An ACT specialist has renewed debate about how to overcome the crisis in organ donations by suggesting young healthy people be allowed to sell their kidneys.
Canberra nephrologist Gavin Carney is quoted as saying the Federal Government should allow transplants to go ahead for a fee of $50,000, but transplant organisations are strongly opposed to the move.
Selling or buying organs in Australia is illegal and carries a penalty of six months jail or fines of over $4,000.
Dr Gavin Carney, from the Canberra Hospital, says the country's donation crisis could be solved by allowing payment for transplants.
Dr Carney has told newspapers that young, fit and healthy people should be allowed to sell their kidneys for up to $50,000.
He says it would prevent sick patients from waiting years for transplants and stop them from travelling to Third World countries like Pakistan and India to buy organs, but the move has been condemned by Transplant Australia (TA)

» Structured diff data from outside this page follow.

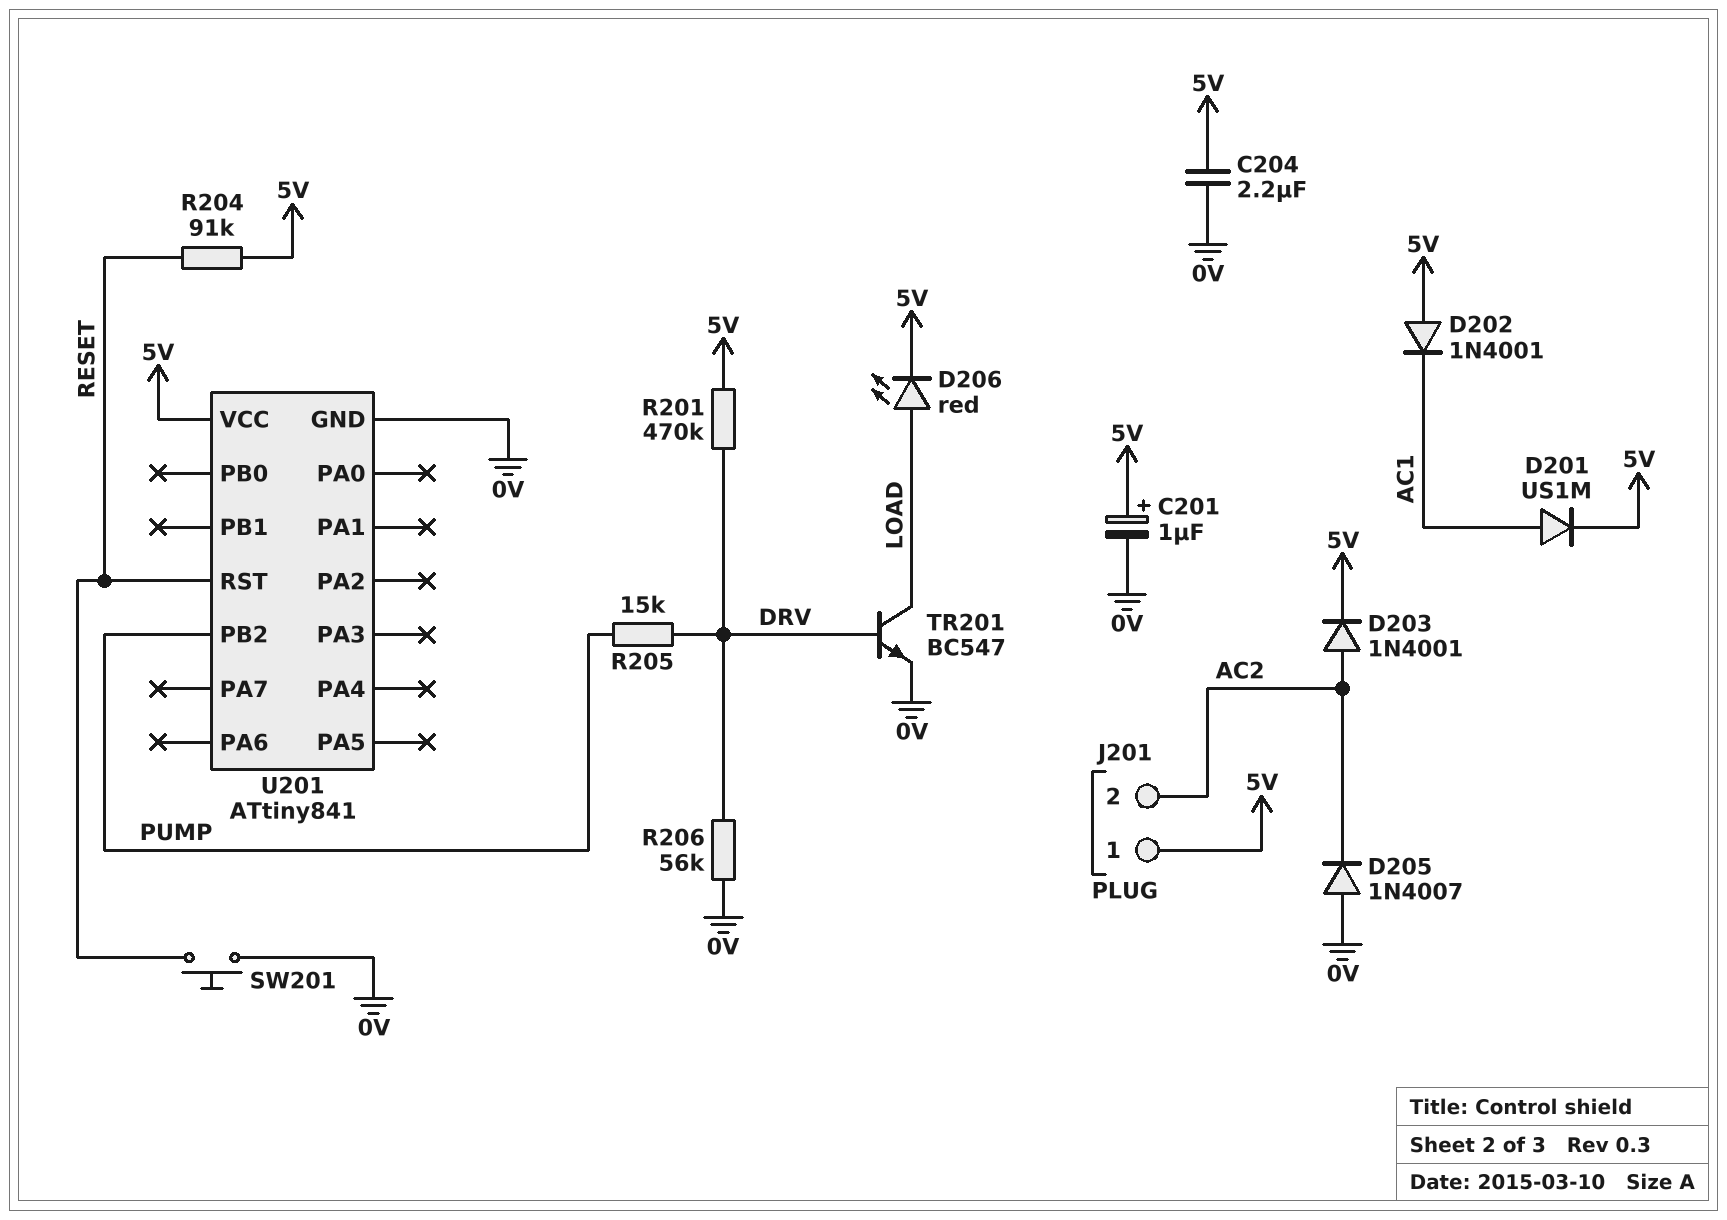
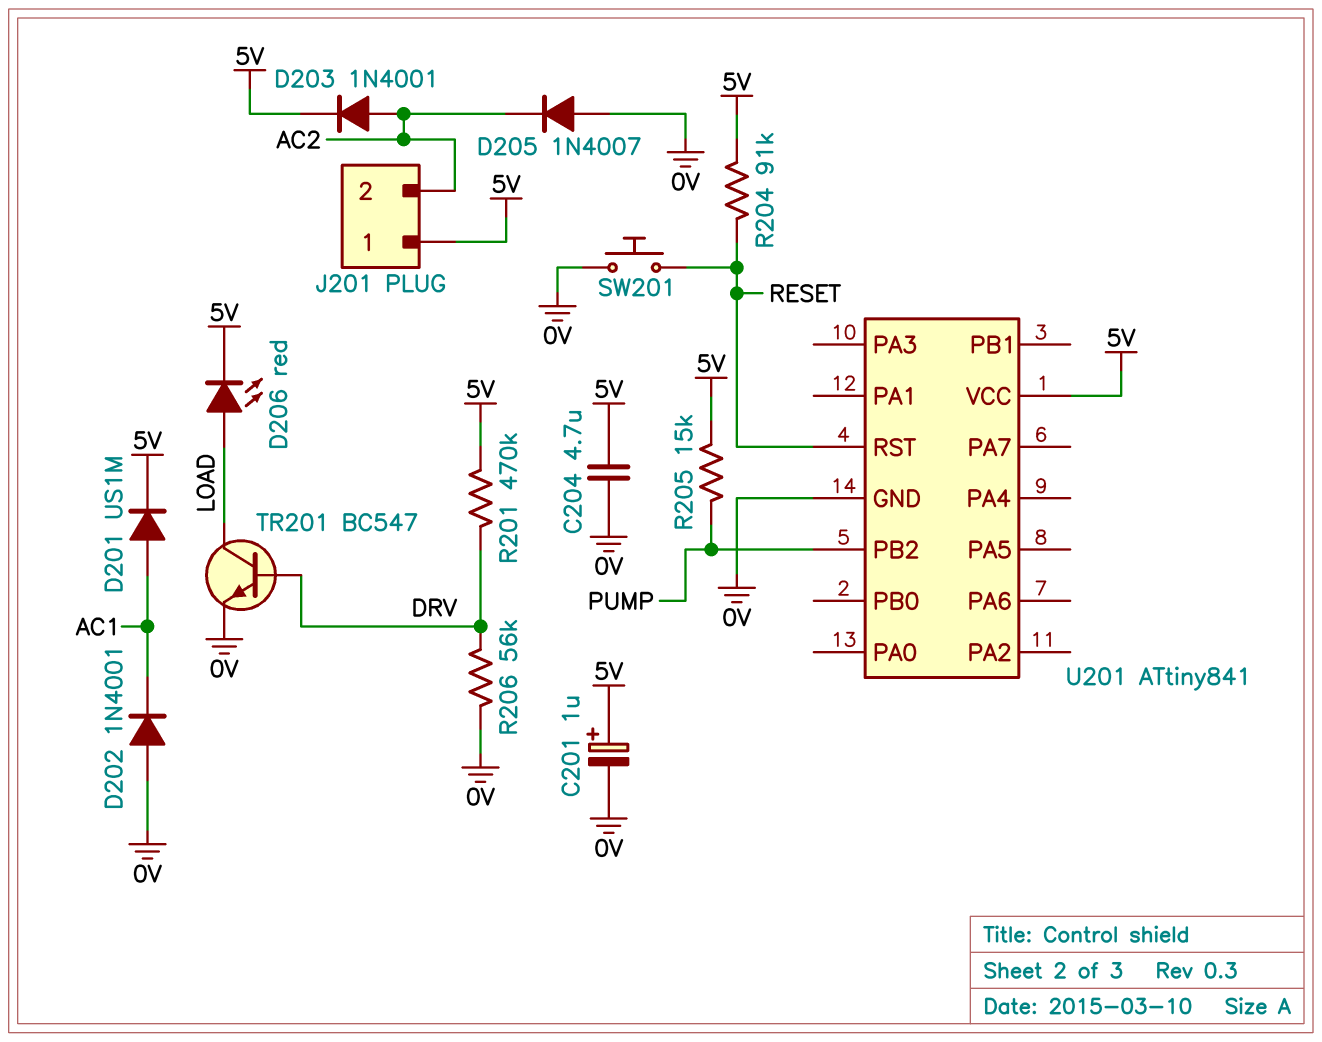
C204: 2.2uF (0V, 5V) -> 4.7uF (0V, 5V)
D202: diode 1N4001 (A 5V, K AC1) -> diode 1N4001 (A 0V, K AC1)
R205: 15k (DRV, PUMP) -> 15k (5V, PUMP)

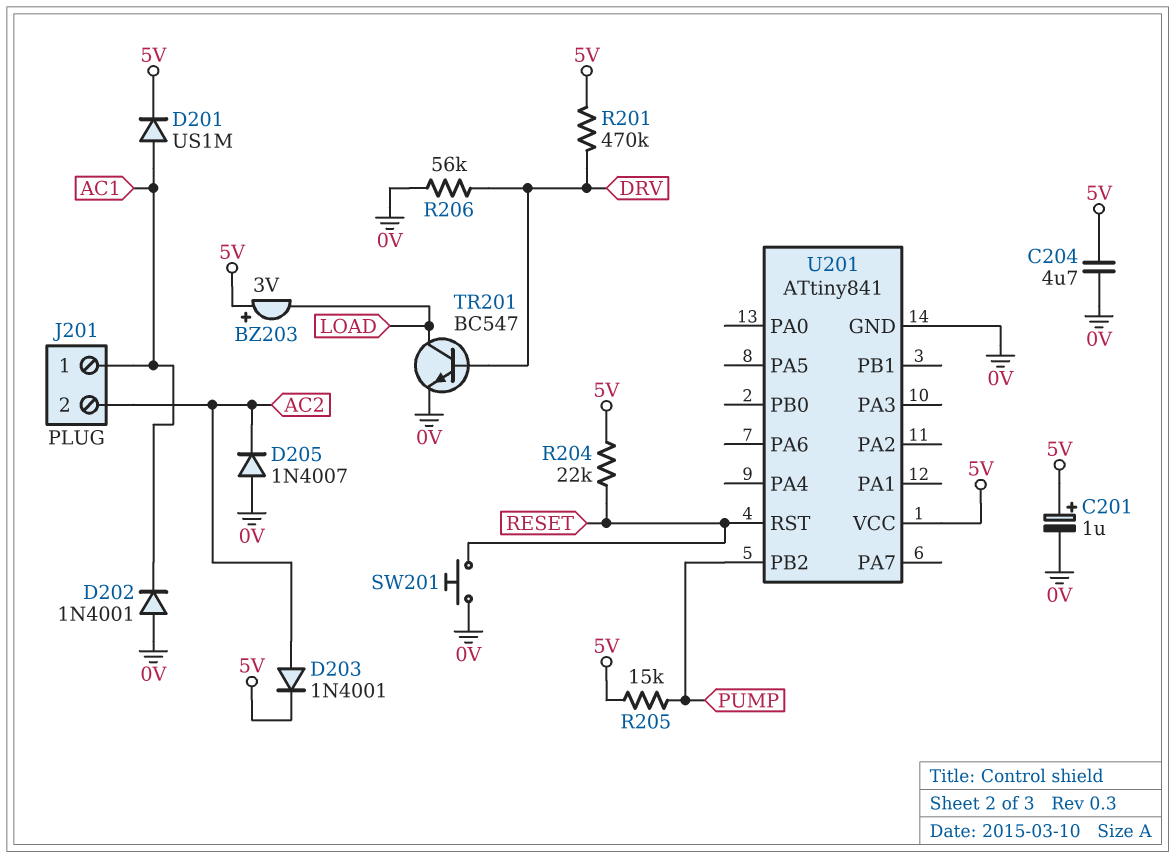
BZ203: none -> buzzer 3V (plus 5V, minus LOAD)
D206: LED red (A LOAD, K 5V) -> none
J201 pin 1: 5V -> AC1
R204: 91k (5V, RESET) -> 22k (5V, RESET)

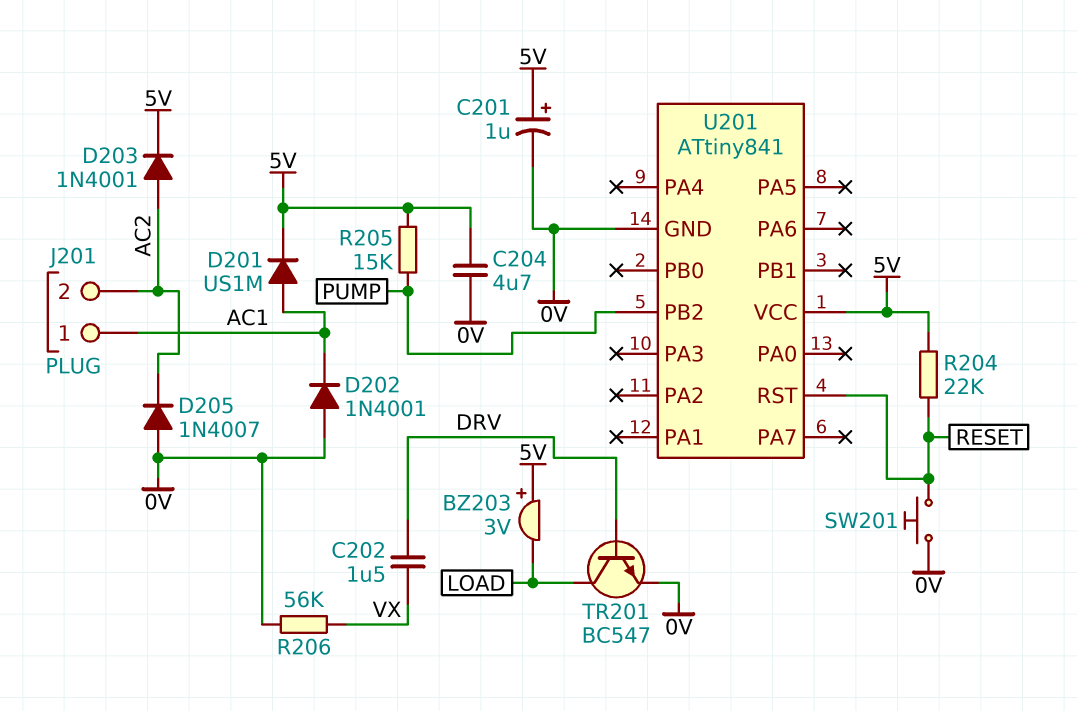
C202: none -> 1.5uF (DRV, VX)
R201: 470k (5V, DRV) -> none
R206: 56k (0V, DRV) -> 56k (0V, VX)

TA chief executive officer Chris Thomas says providing a financial incentive is not the right approach and would leave poor and desperate people vulnerable.
"It really focuses on the poor and people who are least able to pay for things in society get attracted to these types of things and we reject that," he said.
"We'd also be concerned about what's going to happen in the long-term.
"If you accept the fact that poor people are going to look at these types of stories and say 'well, maybe that's for me', they're probably also more likely to suffer from lifestyle diseases later in life and may end up needing a kidney transplant themselves sometime in the future because of our increasing rates of obesity."
Black market dangers
Mr Thomas also warned of the dangers that could confront those who choose to buy black market organs in second countries.
"There are huge risks involved," he said.
"The people who are donating can have HIV, they can have hepatitis, they can have a whole range of different diseases, they may have some underlying cancer in their body.
"This type of disease can be transplanted into a healthy patient as such.
"The person returns to Australia and faces a problem that they never even anticipated.
"We do have a brilliant system in Australia, once we get the organs, once we get the donors to agree."
Kidney Health Australia (KHA), formerly known as the Kidney Foundation, is also against the proposal.
KHA medical director Dr Tim Matthews says the average wait for a kidney transplant in Australia is four years and that each week one person dies while waiting for a transplant.
"I think it's a sign of how desperate things are and in particular how desperate some people feel having waited for a kidney for some years without any result," he said.
Dr Matthews says it is unlikely selling body parts for profit would be supported by Australians.
He says a Federal Government task force has just done a review just of organ donation and made 53 recommendations.
He is optimistic Australia can do better with the current system.
"The state of South Australia has had twice the rate of organ donation than New South Wales has had over the last 10 years," he said.
"There's no reason, no essential reason why New South Wales can't match that."